### ACTIVITY
Retype the line in which "index tip: (104, 169)" appears, then every line after it until the records end. Leave out the pictures.

Stored items from a collection:
+++

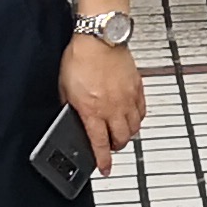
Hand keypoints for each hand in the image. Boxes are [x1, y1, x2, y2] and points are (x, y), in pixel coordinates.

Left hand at [62, 30, 146, 171]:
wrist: (99, 38)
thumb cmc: (80, 58)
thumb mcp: (64, 87)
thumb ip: (70, 105)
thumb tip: (72, 114)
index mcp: (92, 110)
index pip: (99, 143)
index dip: (103, 160)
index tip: (104, 169)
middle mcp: (112, 108)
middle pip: (121, 139)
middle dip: (116, 147)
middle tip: (110, 147)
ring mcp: (127, 99)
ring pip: (134, 128)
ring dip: (127, 135)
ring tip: (120, 133)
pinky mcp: (137, 87)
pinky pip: (142, 111)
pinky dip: (138, 118)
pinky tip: (132, 116)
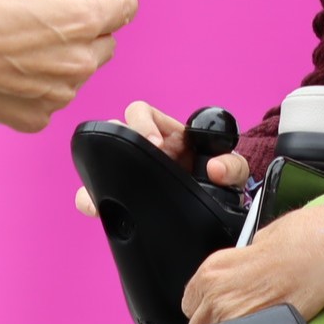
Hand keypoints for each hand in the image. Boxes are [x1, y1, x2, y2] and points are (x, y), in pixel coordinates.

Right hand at [0, 0, 135, 132]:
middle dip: (84, 38)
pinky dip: (33, 93)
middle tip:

+++

### EXPECTED OUTPUT
index tip: (104, 169)
middle mcp: (112, 108)
middle pip: (121, 139)
middle dip: (116, 147)
middle tip: (110, 147)
ring mcp: (127, 99)
ring pip: (134, 128)
ring dip: (127, 135)
ring tip: (120, 133)
pinky mcp: (137, 87)
pinky pip: (142, 111)
pinky dip: (138, 118)
pinky tip: (132, 116)
Hand keypoints for each hand in the image. Boxes are [x1, y1, x2, y2] and points are (x, y), in pixel coordinates.

Right hand at [0, 0, 135, 132]:
middle dip: (84, 38)
pinky dip: (33, 93)
middle tip:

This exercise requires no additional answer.